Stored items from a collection

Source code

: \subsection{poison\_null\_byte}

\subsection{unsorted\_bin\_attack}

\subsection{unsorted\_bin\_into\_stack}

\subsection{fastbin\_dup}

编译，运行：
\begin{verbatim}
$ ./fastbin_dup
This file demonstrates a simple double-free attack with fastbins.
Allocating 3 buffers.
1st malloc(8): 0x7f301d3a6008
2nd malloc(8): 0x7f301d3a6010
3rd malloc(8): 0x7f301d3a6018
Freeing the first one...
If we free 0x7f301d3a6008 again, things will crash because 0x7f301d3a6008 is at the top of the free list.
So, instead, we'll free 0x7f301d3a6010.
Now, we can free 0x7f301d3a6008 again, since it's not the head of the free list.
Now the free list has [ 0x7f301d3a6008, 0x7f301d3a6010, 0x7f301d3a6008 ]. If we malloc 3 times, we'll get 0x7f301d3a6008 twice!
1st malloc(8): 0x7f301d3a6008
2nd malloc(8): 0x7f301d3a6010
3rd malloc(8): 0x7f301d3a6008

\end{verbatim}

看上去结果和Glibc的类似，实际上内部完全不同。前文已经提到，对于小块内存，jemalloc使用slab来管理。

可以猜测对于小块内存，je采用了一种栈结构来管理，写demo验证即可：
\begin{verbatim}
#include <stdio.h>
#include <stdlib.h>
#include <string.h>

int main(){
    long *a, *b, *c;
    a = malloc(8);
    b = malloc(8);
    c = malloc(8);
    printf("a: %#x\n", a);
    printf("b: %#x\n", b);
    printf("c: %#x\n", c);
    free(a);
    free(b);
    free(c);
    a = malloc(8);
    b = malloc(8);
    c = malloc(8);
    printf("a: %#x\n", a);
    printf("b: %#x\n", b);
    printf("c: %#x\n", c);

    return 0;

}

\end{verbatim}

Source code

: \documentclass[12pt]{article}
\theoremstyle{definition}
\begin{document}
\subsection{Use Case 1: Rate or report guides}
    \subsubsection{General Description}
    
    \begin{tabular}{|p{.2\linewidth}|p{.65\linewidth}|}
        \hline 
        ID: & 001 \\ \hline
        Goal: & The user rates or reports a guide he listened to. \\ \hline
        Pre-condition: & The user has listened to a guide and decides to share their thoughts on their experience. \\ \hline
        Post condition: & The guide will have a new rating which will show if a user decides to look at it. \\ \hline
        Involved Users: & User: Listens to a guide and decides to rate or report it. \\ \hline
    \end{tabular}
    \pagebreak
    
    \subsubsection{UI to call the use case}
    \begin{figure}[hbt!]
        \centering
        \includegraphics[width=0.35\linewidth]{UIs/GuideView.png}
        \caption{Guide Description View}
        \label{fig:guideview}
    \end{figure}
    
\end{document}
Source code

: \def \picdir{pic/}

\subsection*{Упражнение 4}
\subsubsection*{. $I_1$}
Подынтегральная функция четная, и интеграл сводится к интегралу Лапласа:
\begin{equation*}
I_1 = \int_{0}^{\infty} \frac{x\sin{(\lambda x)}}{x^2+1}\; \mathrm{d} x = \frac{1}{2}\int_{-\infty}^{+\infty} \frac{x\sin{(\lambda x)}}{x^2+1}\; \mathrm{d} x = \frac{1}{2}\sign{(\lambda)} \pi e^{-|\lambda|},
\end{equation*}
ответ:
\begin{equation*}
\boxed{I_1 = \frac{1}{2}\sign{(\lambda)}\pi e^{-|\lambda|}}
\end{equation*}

ACTIVITY —
Using the data above, copy each line that contains "begin".

ANSWER AREA —
\begin{verbatim}
\begin{verbatim}
\begin{document}
    \begin{tabular}{|p{.2\linewidth}|p{.65\linewidth}|}
    \begin{figure}[hbt!]
\begin{equation*}
\begin{equation*}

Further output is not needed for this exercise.